MATERIAL SHOWN
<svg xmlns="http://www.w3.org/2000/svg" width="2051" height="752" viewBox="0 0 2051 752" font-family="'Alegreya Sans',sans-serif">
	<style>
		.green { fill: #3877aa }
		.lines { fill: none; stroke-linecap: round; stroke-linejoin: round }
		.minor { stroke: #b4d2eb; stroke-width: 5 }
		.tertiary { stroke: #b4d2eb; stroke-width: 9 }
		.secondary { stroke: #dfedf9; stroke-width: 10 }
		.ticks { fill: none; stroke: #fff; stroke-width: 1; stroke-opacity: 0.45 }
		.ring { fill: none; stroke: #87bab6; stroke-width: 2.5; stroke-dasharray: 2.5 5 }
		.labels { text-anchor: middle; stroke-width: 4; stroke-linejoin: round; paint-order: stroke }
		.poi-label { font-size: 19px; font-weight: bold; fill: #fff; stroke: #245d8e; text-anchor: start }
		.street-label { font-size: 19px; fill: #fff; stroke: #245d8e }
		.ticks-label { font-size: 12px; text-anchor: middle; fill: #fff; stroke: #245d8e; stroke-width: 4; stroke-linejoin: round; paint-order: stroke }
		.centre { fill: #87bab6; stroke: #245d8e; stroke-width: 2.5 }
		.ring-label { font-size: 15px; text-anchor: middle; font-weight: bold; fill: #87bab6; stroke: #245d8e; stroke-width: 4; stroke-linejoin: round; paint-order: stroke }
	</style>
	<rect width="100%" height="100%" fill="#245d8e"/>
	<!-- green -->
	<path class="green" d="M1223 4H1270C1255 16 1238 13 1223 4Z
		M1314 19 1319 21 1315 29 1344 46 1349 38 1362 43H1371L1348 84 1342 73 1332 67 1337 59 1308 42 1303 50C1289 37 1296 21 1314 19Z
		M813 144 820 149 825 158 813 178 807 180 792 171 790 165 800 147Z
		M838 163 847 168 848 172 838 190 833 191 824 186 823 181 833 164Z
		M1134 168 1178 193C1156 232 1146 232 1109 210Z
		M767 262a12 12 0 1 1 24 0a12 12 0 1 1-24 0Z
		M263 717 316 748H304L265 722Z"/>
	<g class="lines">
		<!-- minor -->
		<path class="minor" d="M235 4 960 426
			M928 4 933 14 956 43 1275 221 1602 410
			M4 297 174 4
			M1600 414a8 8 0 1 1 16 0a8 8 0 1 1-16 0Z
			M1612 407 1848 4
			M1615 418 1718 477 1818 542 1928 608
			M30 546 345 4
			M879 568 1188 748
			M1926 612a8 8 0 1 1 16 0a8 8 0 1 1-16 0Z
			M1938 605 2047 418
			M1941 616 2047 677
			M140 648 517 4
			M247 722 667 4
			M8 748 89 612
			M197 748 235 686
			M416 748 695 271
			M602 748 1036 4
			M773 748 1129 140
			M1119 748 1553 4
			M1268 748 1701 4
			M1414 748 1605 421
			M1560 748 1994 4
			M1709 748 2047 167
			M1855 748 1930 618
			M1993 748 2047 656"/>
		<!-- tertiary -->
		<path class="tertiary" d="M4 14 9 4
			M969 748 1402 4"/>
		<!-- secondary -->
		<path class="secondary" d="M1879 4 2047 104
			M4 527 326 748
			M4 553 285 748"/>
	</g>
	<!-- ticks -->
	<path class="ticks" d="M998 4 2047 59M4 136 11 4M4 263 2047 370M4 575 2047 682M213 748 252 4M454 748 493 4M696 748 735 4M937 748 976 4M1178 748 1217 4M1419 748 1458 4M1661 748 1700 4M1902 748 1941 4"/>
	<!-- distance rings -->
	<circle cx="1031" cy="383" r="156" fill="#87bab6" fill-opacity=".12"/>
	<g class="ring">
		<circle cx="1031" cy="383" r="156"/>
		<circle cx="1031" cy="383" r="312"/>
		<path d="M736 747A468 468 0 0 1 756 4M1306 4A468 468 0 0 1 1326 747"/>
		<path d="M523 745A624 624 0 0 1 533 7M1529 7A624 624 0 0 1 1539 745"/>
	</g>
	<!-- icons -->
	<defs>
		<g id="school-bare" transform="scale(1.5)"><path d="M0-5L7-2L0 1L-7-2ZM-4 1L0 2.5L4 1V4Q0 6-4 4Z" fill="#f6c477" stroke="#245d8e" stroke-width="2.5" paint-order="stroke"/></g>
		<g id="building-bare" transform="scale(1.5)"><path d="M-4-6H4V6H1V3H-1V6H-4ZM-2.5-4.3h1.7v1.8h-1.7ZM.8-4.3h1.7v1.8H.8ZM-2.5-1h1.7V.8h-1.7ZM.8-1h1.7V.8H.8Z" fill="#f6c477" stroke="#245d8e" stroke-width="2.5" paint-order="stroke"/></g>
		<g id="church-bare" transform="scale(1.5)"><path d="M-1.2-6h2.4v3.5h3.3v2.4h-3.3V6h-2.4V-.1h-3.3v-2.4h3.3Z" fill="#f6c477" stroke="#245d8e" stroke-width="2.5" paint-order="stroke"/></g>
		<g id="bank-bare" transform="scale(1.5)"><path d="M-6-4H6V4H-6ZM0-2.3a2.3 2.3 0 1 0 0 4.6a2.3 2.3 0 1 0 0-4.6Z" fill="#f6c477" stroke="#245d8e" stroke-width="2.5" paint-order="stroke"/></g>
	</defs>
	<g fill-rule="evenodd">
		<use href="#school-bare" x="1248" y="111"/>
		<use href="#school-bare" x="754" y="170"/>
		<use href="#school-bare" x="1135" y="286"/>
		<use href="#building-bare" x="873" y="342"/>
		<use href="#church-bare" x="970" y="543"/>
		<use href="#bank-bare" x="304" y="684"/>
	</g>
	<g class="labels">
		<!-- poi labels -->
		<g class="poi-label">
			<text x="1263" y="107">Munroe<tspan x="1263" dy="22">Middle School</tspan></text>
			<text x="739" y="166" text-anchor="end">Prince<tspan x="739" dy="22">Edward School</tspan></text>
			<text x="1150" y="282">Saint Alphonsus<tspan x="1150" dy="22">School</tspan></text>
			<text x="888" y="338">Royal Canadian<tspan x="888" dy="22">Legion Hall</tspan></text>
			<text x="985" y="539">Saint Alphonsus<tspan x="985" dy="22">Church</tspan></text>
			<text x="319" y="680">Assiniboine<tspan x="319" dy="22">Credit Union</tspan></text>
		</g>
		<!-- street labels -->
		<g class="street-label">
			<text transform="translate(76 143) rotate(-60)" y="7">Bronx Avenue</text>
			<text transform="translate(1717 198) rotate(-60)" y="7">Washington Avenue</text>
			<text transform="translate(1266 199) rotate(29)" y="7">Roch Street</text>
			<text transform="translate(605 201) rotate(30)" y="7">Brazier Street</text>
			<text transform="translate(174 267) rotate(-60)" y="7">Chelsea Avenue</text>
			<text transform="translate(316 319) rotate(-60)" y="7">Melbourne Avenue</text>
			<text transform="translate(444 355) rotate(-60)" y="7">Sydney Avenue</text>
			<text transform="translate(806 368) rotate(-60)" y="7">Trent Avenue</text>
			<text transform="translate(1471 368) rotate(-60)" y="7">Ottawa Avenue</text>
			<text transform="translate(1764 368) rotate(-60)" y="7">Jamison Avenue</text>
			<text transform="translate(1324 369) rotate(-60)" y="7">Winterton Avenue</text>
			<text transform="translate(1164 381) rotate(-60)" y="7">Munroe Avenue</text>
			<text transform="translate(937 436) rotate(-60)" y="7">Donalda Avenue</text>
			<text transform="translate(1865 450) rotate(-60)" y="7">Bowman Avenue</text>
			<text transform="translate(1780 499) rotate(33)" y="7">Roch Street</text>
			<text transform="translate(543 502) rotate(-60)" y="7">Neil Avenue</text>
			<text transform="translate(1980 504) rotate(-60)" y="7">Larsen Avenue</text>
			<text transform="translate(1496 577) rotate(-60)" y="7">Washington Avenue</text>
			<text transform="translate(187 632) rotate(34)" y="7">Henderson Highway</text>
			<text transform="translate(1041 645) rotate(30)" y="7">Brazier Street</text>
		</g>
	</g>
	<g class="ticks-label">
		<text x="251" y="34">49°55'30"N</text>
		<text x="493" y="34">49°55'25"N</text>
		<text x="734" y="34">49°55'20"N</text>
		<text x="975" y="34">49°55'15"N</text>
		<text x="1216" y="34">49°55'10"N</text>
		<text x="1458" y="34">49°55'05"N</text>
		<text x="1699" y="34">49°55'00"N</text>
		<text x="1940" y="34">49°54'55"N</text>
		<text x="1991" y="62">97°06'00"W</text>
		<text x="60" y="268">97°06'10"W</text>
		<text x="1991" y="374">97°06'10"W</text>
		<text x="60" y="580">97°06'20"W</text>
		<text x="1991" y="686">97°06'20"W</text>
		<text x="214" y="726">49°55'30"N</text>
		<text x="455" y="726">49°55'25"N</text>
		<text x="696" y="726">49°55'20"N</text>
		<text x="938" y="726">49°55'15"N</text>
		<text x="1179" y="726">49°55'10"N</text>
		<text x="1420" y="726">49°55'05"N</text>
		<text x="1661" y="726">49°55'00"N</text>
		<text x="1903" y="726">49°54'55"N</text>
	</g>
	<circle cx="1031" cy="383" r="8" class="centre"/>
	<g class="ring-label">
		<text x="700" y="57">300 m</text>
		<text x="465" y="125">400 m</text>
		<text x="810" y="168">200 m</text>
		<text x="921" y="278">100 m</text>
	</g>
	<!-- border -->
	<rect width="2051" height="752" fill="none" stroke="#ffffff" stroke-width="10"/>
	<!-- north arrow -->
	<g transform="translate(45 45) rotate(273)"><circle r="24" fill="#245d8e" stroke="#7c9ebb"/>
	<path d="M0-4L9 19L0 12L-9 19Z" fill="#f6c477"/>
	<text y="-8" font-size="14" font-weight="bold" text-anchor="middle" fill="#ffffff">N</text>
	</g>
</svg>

WORK TASK
Report every line in the data that holds "lines", copying each one.

RESPONSE FOR THIS EXERCISE
		.lines { fill: none; stroke-linecap: round; stroke-linejoin: round }
	<g class="lines">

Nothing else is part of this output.